Rachael Heller's work is dealing with topics like inclusion and exploration of while presenting them in a fun and unique way. Currently majoring at Film, animation and video at Rhode Island, at only 20 she has a bright (let’s say pastel coloured) future ahead. After studying photography at Parsons, she found more satisfaction in moving image that incorporated physical art with building a narrative.

All of my work is dealing with some type of relation between mental space and physical space. But I am still working on how to satisfy the part of me that wants to make very dark things because I have a lot of serious issues that I want to talk about but then also on the other side, I really enjoy being funny and I really love just making beautiful, fun things that people like looking at. So it's a weird contrast.

All of my work is dealing with some type of relation between mental space and physical space.

I don't really expect people to do a super deep reading of all my work because if you share a video on the Internet the people are usually just taking it on a surface level. But with Advanced Self Tutorial, towards the end, when I mix all that stuff together and images are flying everywhere I have videos of me crying during panic attacks. I've just been recording them for a while and I'm not sure what I'm going to do with all of them but so far I've been incorporating that into my work through that video. It is about the contrast in between my very stylised Internet persona and the way I document myself on my phone, via social media and the really awful moments that have happened in my life that I also record but don't actually show people. There are some photos of self harm in there as well but they are hidden. So that video is starting to work with both themes at once.

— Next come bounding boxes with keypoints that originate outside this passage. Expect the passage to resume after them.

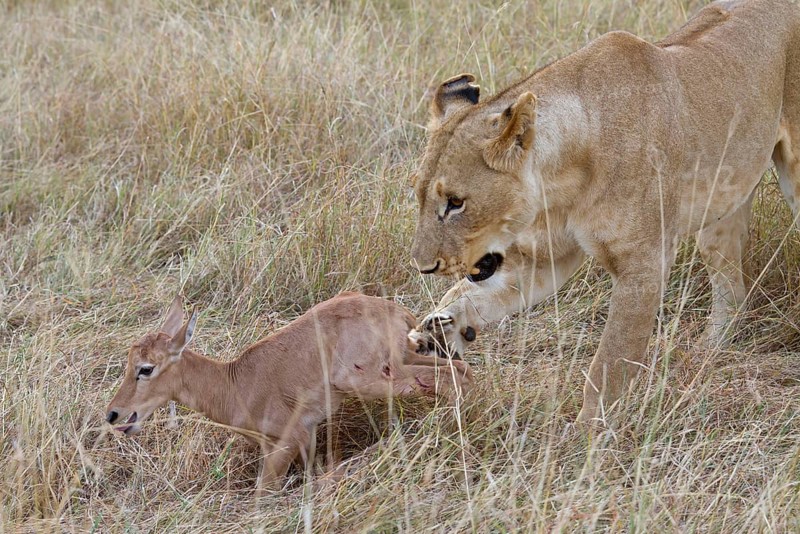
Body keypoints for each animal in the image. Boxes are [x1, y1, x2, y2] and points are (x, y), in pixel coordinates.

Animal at [409, 0, 800, 425]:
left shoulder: (643, 264)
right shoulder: (542, 258)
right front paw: (437, 330)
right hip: (724, 203)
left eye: (455, 202)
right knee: (732, 285)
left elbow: (610, 362)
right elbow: (473, 294)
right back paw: (709, 348)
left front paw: (588, 434)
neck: (562, 180)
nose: (423, 267)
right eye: (420, 195)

I am hyperaware of the fact that a lot of the stuff I am making right now is honestly pretty trendy. Like these pastel shiny iridescent things... But I am very passionate about what I make just like that. Even if we like to use some colours that are trendy- it's fun because they're colours! The abstract expressionists all worked with these really bold strange colours, depicted humans in a way that doesn't even make sense naturally. Colours can be trendy but I don't think that necessarily takes away the meaning, it just depends what you do with them.